In the studio of a moderately successful artist a pupil would be required to do menial work—to grind colours, clean brushes, sweep floors; he would pick up what he could of the master's methods when he had nothing else to do. It was no good apprenticeship for a beginner whose youthful talent required direction from a bigger man, but beggars cannot be choosers, and doubtless uncle and nephew were grateful to Castillo, who has few claims upon our memory save in his capacity as master of Seville's great painter. He found a willing pupil whose work was admitted to some of the poorer religious houses in the city when he was only fifteen, and the relations between the two would seem to have been pleasant, for Murillo worked in the studio for ten years or more, and probably received some small regular payment in return for his services as soon as he had demonstrated their value.
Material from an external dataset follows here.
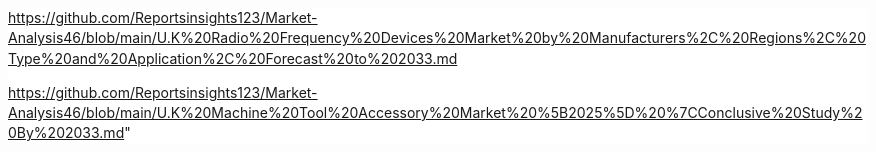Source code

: <a href=https://github.com/Reportsinsights123/Market-Analysis46/blob/main/U.K%20Radio%20Frequency%20Devices%20Market%20by%20Manufacturers%2C%20Regions%2C%20Type%20and%20Application%2C%20Forecast%20to%202033.md>https://github.com/Reportsinsights123/Market-Analysis46/blob/main/U.K%20Radio%20Frequency%20Devices%20Market%20by%20Manufacturers%2C%20Regions%2C%20Type%20and%20Application%2C%20Forecast%20to%202033.md</a>

<a href=https://github.com/Reportsinsights123/Market-Analysis46/blob/main/U.K%20Machine%20Tool%20Accessory%20Market%20%5B2025%5D%20%7CConclusive%20Study%20By%202033.md>https://github.com/Reportsinsights123/Market-Analysis46/blob/main/U.K%20Machine%20Tool%20Accessory%20Market%20%5B2025%5D%20%7CConclusive%20Study%20By%202033.md</a>"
Then Juan del Castillo moved to Cadiz, and Murillo remained in Seville. Judging by his actions in years to come, he remained because the city was very dear to him; he would undoubtedly have been useful to his master, and beyond doubt the closing of Castillo's workshop left him at the age of twenty-three in dire financial straits. He had his sister to support, and the means of doing so were of the smallest, for he was only known to the poorer brethren of the Church who had few commissions to offer and very little to pay for them. The best paid work was in strong hands and, if no high dignitaries of the Church in Seville knew much about the struggling painter, it must be confessed that he had not done much to attract or to deserve attention. He was an artist in the making just then, and the making was a slow and painful process.
PLATE III.—THE HOLY FAMILY
(From the Louvre, Paris)
This is one of the masterpieces of the Paris collection, beautiful alike in conception, colouring and composition, with all the merits of the artist in evidence, and the most of his weaknesses conspicuous by their absence.